Data under study:

• • • • •

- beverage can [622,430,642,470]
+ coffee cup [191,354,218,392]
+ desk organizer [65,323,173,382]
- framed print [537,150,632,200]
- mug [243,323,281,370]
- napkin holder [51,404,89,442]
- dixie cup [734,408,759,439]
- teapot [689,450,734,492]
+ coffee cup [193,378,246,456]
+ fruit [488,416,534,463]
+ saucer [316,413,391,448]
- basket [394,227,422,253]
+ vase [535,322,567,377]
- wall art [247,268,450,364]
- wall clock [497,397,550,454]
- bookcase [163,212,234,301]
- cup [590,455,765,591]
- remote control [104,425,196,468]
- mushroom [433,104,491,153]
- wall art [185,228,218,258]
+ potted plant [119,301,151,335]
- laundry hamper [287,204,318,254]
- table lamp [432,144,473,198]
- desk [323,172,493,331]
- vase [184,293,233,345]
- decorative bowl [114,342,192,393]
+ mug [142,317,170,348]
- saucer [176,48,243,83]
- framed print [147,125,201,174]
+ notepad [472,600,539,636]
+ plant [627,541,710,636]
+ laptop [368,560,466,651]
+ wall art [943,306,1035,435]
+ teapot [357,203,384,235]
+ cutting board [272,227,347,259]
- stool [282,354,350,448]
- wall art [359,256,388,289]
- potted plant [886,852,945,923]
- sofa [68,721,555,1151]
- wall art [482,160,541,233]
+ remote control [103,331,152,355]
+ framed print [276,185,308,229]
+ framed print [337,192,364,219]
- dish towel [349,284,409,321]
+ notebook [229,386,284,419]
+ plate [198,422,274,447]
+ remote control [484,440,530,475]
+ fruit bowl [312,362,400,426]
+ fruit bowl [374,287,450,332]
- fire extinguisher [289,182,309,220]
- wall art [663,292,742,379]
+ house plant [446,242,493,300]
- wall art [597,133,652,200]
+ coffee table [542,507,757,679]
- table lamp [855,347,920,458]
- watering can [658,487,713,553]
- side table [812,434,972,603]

• • • • •

About this task: Repeat the data above exactly.

Your solution:
- beverage can [622,430,642,470]
+ coffee cup [191,354,218,392]
+ desk organizer [65,323,173,382]
- framed print [537,150,632,200]
- mug [243,323,281,370]
- napkin holder [51,404,89,442]
- dixie cup [734,408,759,439]
- teapot [689,450,734,492]
+ coffee cup [193,378,246,456]
+ fruit [488,416,534,463]
+ saucer [316,413,391,448]
- basket [394,227,422,253]
+ vase [535,322,567,377]
- wall art [247,268,450,364]
- wall clock [497,397,550,454]
- bookcase [163,212,234,301]
- cup [590,455,765,591]
- remote control [104,425,196,468]
- mushroom [433,104,491,153]
- wall art [185,228,218,258]
+ potted plant [119,301,151,335]
- laundry hamper [287,204,318,254]
- table lamp [432,144,473,198]
- desk [323,172,493,331]
- vase [184,293,233,345]
- decorative bowl [114,342,192,393]
+ mug [142,317,170,348]
- saucer [176,48,243,83]
- framed print [147,125,201,174]
+ notepad [472,600,539,636]
+ plant [627,541,710,636]
+ laptop [368,560,466,651]
+ wall art [943,306,1035,435]
+ teapot [357,203,384,235]
+ cutting board [272,227,347,259]
- stool [282,354,350,448]
- wall art [359,256,388,289]
- potted plant [886,852,945,923]
- sofa [68,721,555,1151]
- wall art [482,160,541,233]
+ remote control [103,331,152,355]
+ framed print [276,185,308,229]
+ framed print [337,192,364,219]
- dish towel [349,284,409,321]
+ notebook [229,386,284,419]
+ plate [198,422,274,447]
+ remote control [484,440,530,475]
+ fruit bowl [312,362,400,426]
+ fruit bowl [374,287,450,332]
- fire extinguisher [289,182,309,220]
- wall art [663,292,742,379]
+ house plant [446,242,493,300]
- wall art [597,133,652,200]
+ coffee table [542,507,757,679]
- table lamp [855,347,920,458]
- watering can [658,487,713,553]
- side table [812,434,972,603]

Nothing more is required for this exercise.